### INSTRUCTIONS FOR THE TASK
Reproduce the entries that follow exactly. No picture should appear in the result.

### SOURCE INFORMATION
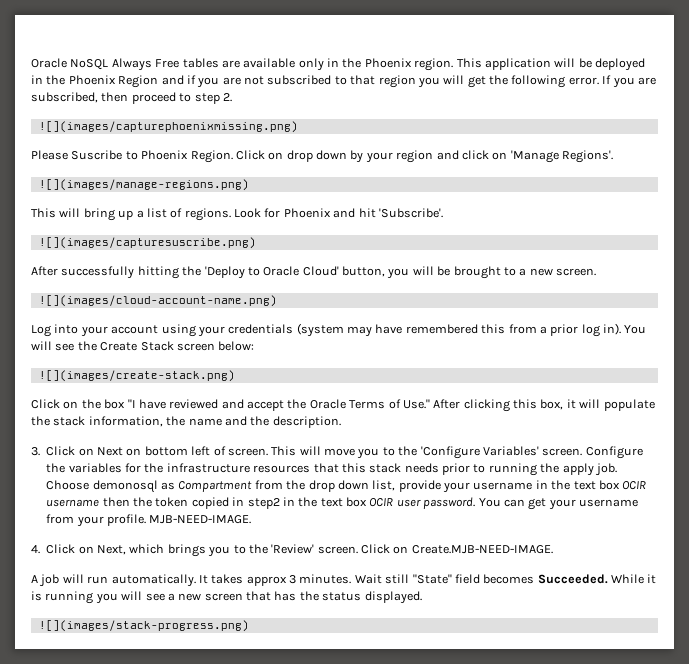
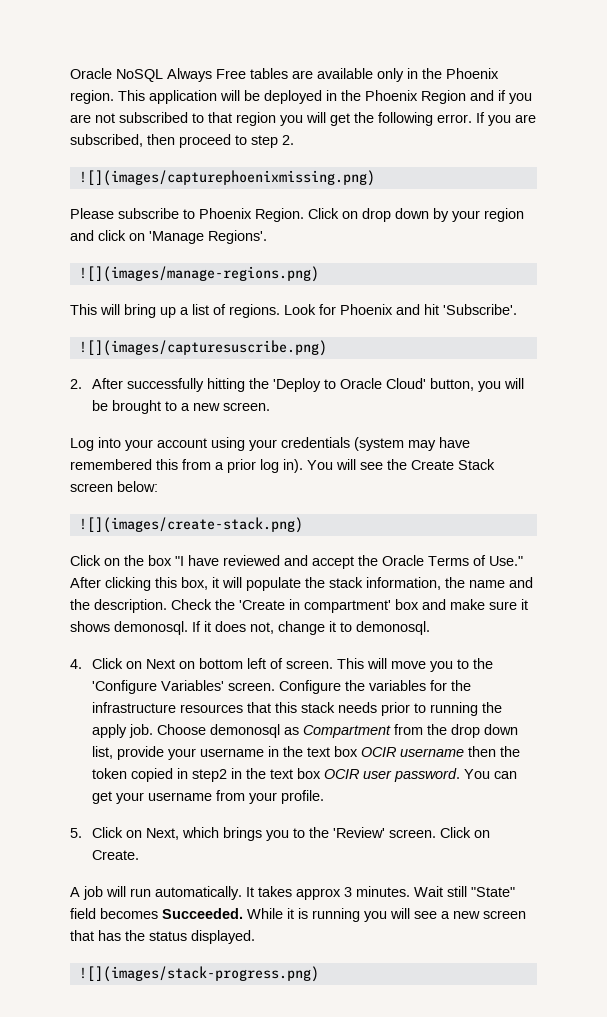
[71,150,123,160] Suscribe -> [118,208,179,219] subscribe
(256, 243) none -> [70,379,82,389] 2.
[38,295,277,307] // ![](images/cloud-account-name.png) -> (271, 406) none
[31,447,40,456] // 3. -> [171,599,528,613] [70,621,430,635] [70,659,82,669] Check the 'Create in compartment' box and make sure it shows demonosql. If it does not, change it to demonosql. // 4.
[149,515,252,524] [31,545,40,554] MJB-NEED-IMAGE. // 4. -> [70,828,82,838] // 5.
[411,545,553,554] Create.MJB-NEED-IMAGE. -> [92,850,140,860] Create.

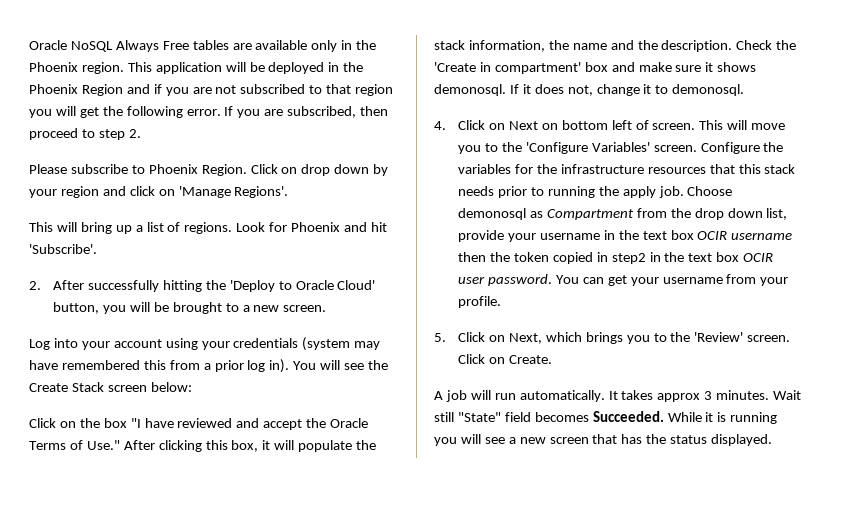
[78,170,375,186] // ![](images/capturephoenixmissing.png) -> (141, 133) none
[78,266,319,282] // ![](images/manage-regions.png) -> (289, 192) none
[78,340,327,356] // ![](images/capturesuscribe.png) -> (97, 249) none
[78,517,303,533] // ![](images/create-stack.png) -> (192, 387) none
[78,966,319,982] // ![](images/stack-progress.png) -> (773, 440) none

### RESULT FOR THIS EXERCISE
[71,150,123,160] Suscribe -> [118,208,179,219] subscribe
(256, 243) none -> [70,379,82,389] 2.
[38,295,277,307] // ![](images/cloud-account-name.png) -> (271, 406) none
[31,447,40,456] // 3. -> [171,599,528,613] [70,621,430,635] [70,659,82,669] Check the 'Create in compartment' box and make sure it shows demonosql. If it does not, change it to demonosql. // 4.
[149,515,252,524] [31,545,40,554] MJB-NEED-IMAGE. // 4. -> [70,828,82,838] // 5.
[411,545,553,554] Create.MJB-NEED-IMAGE. -> [92,850,140,860] Create.

[78,170,375,186] // ![](images/capturephoenixmissing.png) -> (141, 133) none
[78,266,319,282] // ![](images/manage-regions.png) -> (289, 192) none
[78,340,327,356] // ![](images/capturesuscribe.png) -> (97, 249) none
[78,517,303,533] // ![](images/create-stack.png) -> (192, 387) none
[78,966,319,982] // ![](images/stack-progress.png) -> (773, 440) none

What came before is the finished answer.